**EXERCISE GOAL:** The full listing, exactly as written and with no images, is the expected output.

**INPUT DATA:**
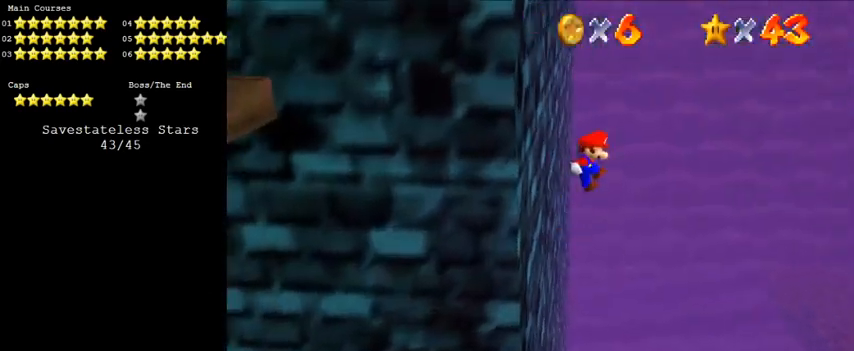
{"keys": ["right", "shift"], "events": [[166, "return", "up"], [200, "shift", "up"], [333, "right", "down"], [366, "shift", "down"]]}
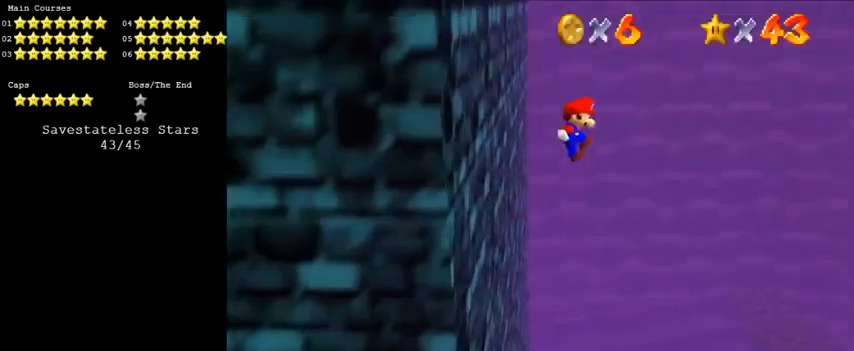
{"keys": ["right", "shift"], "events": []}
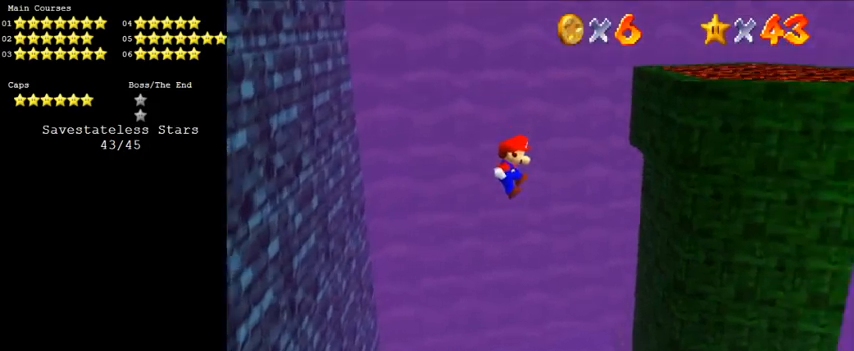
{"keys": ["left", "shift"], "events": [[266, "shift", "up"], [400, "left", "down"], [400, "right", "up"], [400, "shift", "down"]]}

**RESULT OF THE TASK:**
{"keys": ["right", "shift"], "events": [[166, "return", "up"], [200, "shift", "up"], [333, "right", "down"], [366, "shift", "down"]]}
{"keys": ["right", "shift"], "events": []}
{"keys": ["left", "shift"], "events": [[266, "shift", "up"], [400, "left", "down"], [400, "right", "up"], [400, "shift", "down"]]}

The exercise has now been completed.